Very silly. Forget the fact that the film District 9—directed by South African Neill Blomkamp—was recently nominated for an Academy award. (This is rather aside than one what thinks of the film of its depictions of Africans, specifically Nigerians.) There are African science fiction writers: Nnedi Okorafor comes immediately to mind. By definition, of course, any African SF writer would be better at being an African SF writer than non-African Mike Resnick, despite non-African Norman Spinrad crowning him as such.

The problem is that Spinrad is just making an appeal to ignorance. He's not familiar with the many writers of world SF, so he assumes they do not exist. For whatever reason, though he could be familiar with Japanese SF as some of it has been translated into English, he decided to ignore actually existing Japanese SF. He also utterly ignores Chinese SF, which has been a going concern since 1904 at least. China is also the home of Science Fiction World, the most widely read SF magazine on the planet.

Further, Spinrad isn't necessarily a good judge of how writers tackle other cultures. He lauds Ian McDonald's Brasyl which for the first 200 pages was indeed a very strong novel. It devolved utterly into a series of silly fights and battles though, and at least some of the silliness can be laid right at McDonald's feet. He credits the Brazilian martial dance capoeira, for example, with a martial prowess it simply doesn't have. That's especially sad as there is a native Brazilian martial art which is one of the most formidable in the world: Brazilian jiu-jitsu.
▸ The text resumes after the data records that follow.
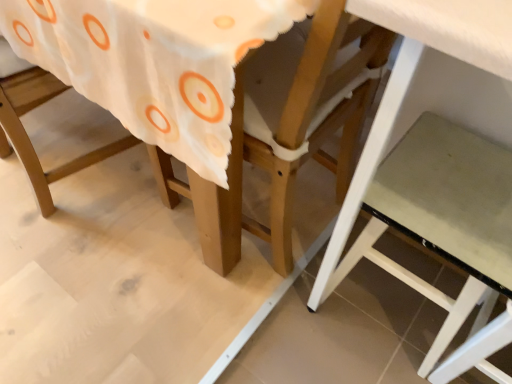
Question: From a real-world perspective, is white matte step stool at lower right above or below wooden chair at center?

Choices:
 (A) above
 (B) below

Answer: (B)

Question: Is white matte step stool at lower right situated inside wooden chair at center or outside?

Choices:
 (A) inside
 (B) outside

Answer: (B)

Question: Considering their positions, is white matte step stool at lower right located in front of or behind wooden chair at center?

Choices:
 (A) front
 (B) behind

Answer: (B)

Question: From a real-world perspective, is wooden chair at center positioned above or below white matte step stool at lower right?

Choices:
 (A) below
 (B) above

Answer: (B)

Question: From the image's perspective, relative to white matte step stool at lower right, is wooden chair at center above or below?

Choices:
 (A) below
 (B) above

Answer: (B)

Question: Is wooden chair at center inside the boundaries of white matte step stool at lower right, or outside?

Choices:
 (A) inside
 (B) outside

Answer: (B)

Question: From their relative heights in the image, would you say wooden chair at center is taller or shorter than white matte step stool at lower right?

Choices:
 (A) short
 (B) tall

Answer: (B)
BJJ even has multicultural origins (based on Japanese Judo and Euro-American catch wrestling, perfected by a Scottish-Brazilian family: the famous Gracies), which is one of the themes of the book. Sounds like nitpicking, but much of Brasyl's climax does hang on the efficacy of capoeira and anyone familiar with Brazil's martial or street cultures knows that it just doesn't work outside of its own set of highly stylized competitions. McDonald stumbled in my view—the last 100 pages of Brasyl just felt like action-packed "fan service"—and Spinrad didn't notice the fall at all.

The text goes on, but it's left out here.